*What you should do*
Could you output every line of text in the items below, word for word, and leave the pictures out?

---------- Provided entries ----------

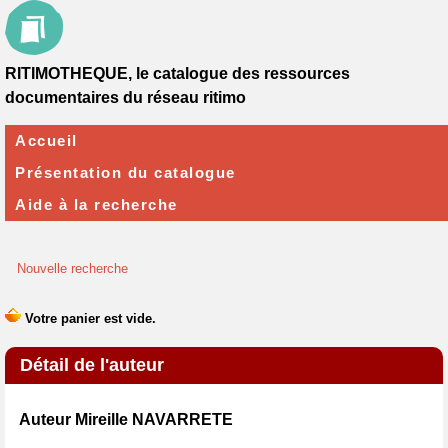
RITIMOTHEQUE, le catalogue des ressources
documentaires du réseau ritimo
Accueil
Présentation du catalogue
Aide à la recherche
Nouvelle recherche
Détail de l'auteur
Auteur Mireille NAVARRETE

----------

*Your response*
RITIMOTHEQUE, le catalogue des ressources
documentaires du réseau ritimo
Accueil
Présentation du catalogue
Aide à la recherche
Nouvelle recherche
Détail de l'auteur
Auteur Mireille NAVARRETE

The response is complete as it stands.